The print project will narrow into instances of anti-semitism that have been collected from social media sites. I will use the tool, Vouyant Tools, to help track buzzwords linked to anti-semitism. This will help to group together instances that include Trump and the Holocaust in one particular event. Another example will show how many times the phrase ‘Jewish/Jews’ shows up in political talk.
The print project will also include background information on tracking intolerance online. These situations can include where people have participated in intolerances via Facebook or Twitter, or intolerances that are projected via online news outlets. Such instances include the tracking of racism on social media. The twitter project, which was conducted in Canada, followed a series of racist tweets over a 3 month period by using certain terms and hashtags. The use of social media sites, such as Twitter, have been able to trace targeted comments displaying instances of sexism, racism and anti-semitism. Background information of this project will look at the trends of what is now being termed as “Cyber Racism” as defined in Jessie Daniels’ work. This relatively new historiography is looking at how intolerance and prejudice finds a new home in cyber-spaces. For this project, most of the “cyber racism” will be looking specifically at anti-semitism. We have seen a spike of prejudice in recent politics and buzzwords, like ‘anti-semitism, racism, Charlottesville, Trump’ will help to link how prevalent intolerance is being spread through a faster form of communication.
Within in the print project I would like to include a mapping component. This will be shown on geographic categories, split regionally in the United States. The mapping of each region will have corresponding tags of what each incident is organized under. This will demonstrate to readers where incidents related to the Trump administration have surfaced or where incidents have occurred on university campuses. The project will also pull from primary sources of anti-semitism during the most well-known anti-semitic event, the build-up to and the Holocaust.
This project will nicely combine a new historiography of cyber racism but centered around instances of anti-semitism.
 “The Twitter Racism Project” Published 2012. Accessed February 12th, 2018 https://www.twitterracism.com
 Jessie Daniels, Cyber Racism: White Supremacy Online and the New Attack on Civil Rights. Rowman & Littlefield Publishers. 2009.
Southern Poverty Law Center. Accessed February 13th, 2018. https://www.splcenter.org/hate-map (this was not cited in my post but I feel that it’s important to have here)
One Reply to “Print Proposal-Tracking Anti-semitism in Cyber Spaces”

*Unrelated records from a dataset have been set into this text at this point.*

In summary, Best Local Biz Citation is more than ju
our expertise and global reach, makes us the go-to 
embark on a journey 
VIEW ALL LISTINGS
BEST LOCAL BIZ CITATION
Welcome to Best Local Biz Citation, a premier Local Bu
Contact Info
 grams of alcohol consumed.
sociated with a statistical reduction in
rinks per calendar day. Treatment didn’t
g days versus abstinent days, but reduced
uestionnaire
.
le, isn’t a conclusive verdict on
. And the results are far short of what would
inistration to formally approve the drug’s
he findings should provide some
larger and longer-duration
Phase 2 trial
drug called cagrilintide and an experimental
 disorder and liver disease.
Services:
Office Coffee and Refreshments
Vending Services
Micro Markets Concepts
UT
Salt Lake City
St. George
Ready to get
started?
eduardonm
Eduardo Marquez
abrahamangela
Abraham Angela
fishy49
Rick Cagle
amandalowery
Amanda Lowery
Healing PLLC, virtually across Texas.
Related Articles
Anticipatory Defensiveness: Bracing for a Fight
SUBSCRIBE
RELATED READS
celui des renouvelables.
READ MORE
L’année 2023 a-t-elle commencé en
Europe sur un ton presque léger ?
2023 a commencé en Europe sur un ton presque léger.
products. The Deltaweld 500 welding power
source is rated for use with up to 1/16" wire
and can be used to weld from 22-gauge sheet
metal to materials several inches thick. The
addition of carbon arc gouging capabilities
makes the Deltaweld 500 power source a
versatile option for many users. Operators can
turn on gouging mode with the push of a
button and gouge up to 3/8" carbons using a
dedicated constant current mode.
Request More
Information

This is a great area to be thinking about for a study. The way the web and social media function as tools for hate groups remains significantly understudied. My biggest initial comment is that it would be important to get into the ways that this study engages with notions of the past, memory and history. I think that is going to be evident throughout the space, but just being explicit about that is important. What makes this a digital history project is that you would focus in some way on how notions of the past play out in these discourses.
There are some substantive challenges for doing this kind of work in terms of 1) how to get the data and 2) how to work with and analyze it.

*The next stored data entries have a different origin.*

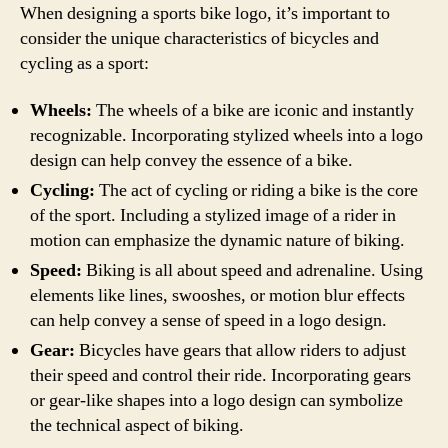
When designing a sports bike logo, it’s important to
consider the unique characteristics of bicycles and
cycling as a sport:
Wheels:
The wheels of a bike are iconic and instantly
recognizable. Incorporating stylized wheels into a logo
design can help convey the essence of a bike.
Cycling:
The act of cycling or riding a bike is the core
of the sport. Including a stylized image of a rider in
motion can emphasize the dynamic nature of biking.
Speed:
Biking is all about speed and adrenaline. Using
elements like lines, swooshes, or motion blur effects
can help convey a sense of speed in a logo design.
Gear:
Bicycles have gears that allow riders to adjust
their speed and control their ride. Incorporating gears
or gear-like shapes into a logo design can symbolize
the technical aspect of biking.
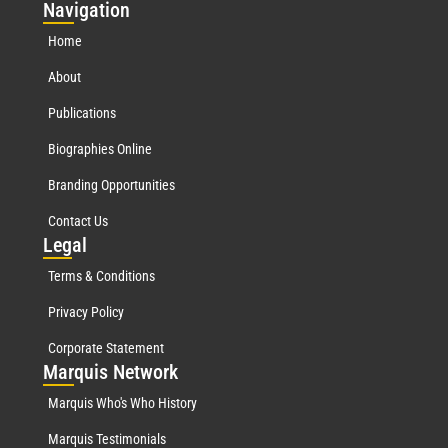
Nav
igation
Home
About
Publications
Biographies Online
Branding Opportunities
Contact Us
Leg
al
Terms & Conditions
Privacy Policy
Corporate Statement
Mar
quis Network
Marquis Who's Who History
Marquis Testimonials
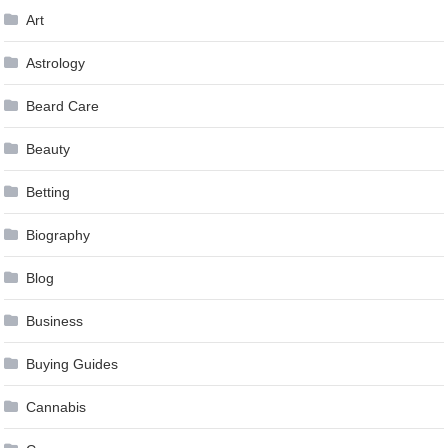
Art
Astrology
Beard Care
Beauty
Betting
Biography
Blog
Business
Buying Guides
Cannabis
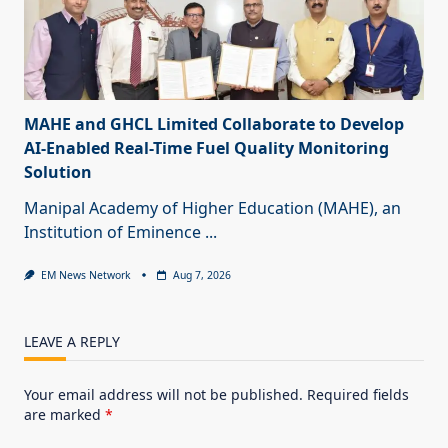
MAHE and GHCL Limited Collaborate to Develop
AI-Enabled Real-Time Fuel Quality Monitoring
Solution
Manipal Academy of Higher Education (MAHE), an
Institution of Eminence
...
EM News Network
Aug 7, 2026
LEAVE A REPLY
Your email address will not be published.
Required fields
are marked
*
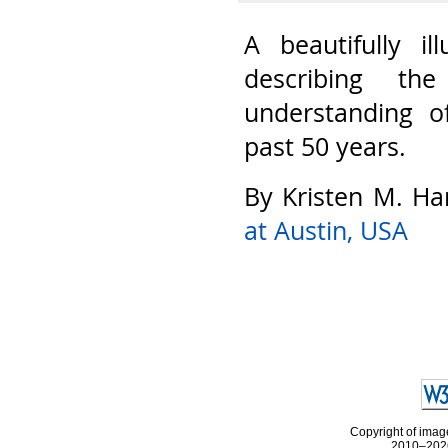
A beautifully il
describing th
understanding o
past 50 years.
By Kristen M. Ha
at Austin, USA
Copyright of image
2010–2026 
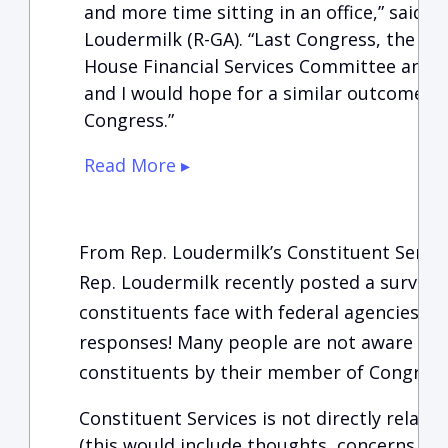
and more time sitting in an office,” said
Loudermilk (R-GA). “Last Congress, the BU
House Financial Services Committee and t
and I would hope for a similar outcome in
Congress.”
Read More ▸
From Rep. Loudermilk’s Constituent Servi
Rep. Loudermilk recently posted a survey 
constituents face with federal agencies. T
responses! Many people are not aware of t
constituents by their member of Congress
Constituent Services is not directly related
(this would include thoughts, concerns, o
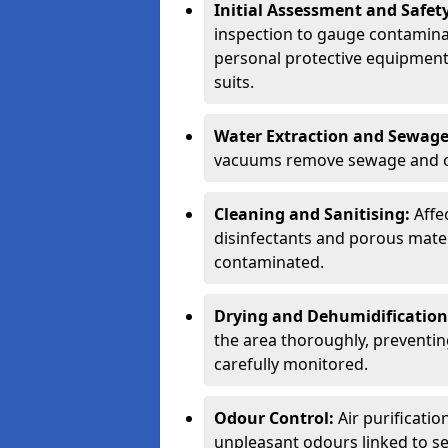
Initial Assessment and Safety
inspection to gauge contamina
personal protective equipment 
suits.
Water Extraction and Sewag
vacuums remove sewage and c
Cleaning and Sanitising:
Affe
disinfectants and porous materi
contaminated.
Drying and Dehumidification
the area thoroughly, preventi
carefully monitored.
Odour Control:
Air purificati
unpleasant odours linked to se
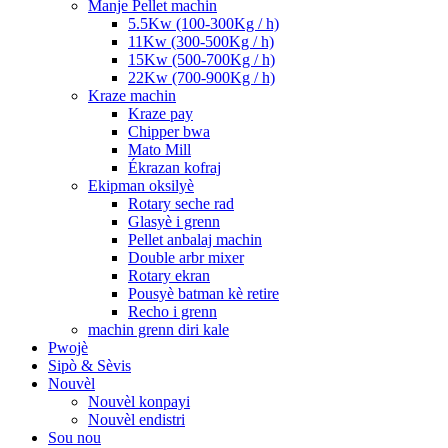
Manje Pellet machin
5.5Kw (100-300Kg / h)
11Kw (300-500Kg / h)
15Kw (500-700Kg / h)
22Kw (700-900Kg / h)
Kraze machin
Kraze pay
Chipper bwa
Mato Mill
Ékrazan kofraj
Ekipman oksilyè
Rotary seche rad
Glasyè i grenn
Pellet anbalaj machin
Double arbr mixer
Rotary ekran
Pousyè batman kè retire
Recho i grenn
machin grenn diri kale
Pwojè
Sipò & Sèvis
Nouvèl
Nouvèl konpayi
Nouvèl endistri
Sou nou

Specifically, collecting social media data is challenging, it generally becomes inaccessible rather quickly and you need to use specific tools to be able to get at the data. For context Documenting the Now is building tools for this kind of work http://www.docnow.io/ and Social Feed Manager is another one https://gwu-libraries.github.io/sfm-ui/
A related challenge in this area, is that you can very rapidly get massive amounts of social media data from these sources. At that point, it becomes challenging to parse that data and make sense of it.
With all of that noted, I think there are likely ways that you could do this work without trying to do massive computational approaches. That is, if you wanted to instead focus on more close reading approaches to parse the ways that anti-semitism works online I think you are likely to find all kinds of interesting insights. In that vein, I think a lot of the methods and approaches that Jessie Daniels uses to analyze sites are likely to be of use for you if you think about going forward with this project.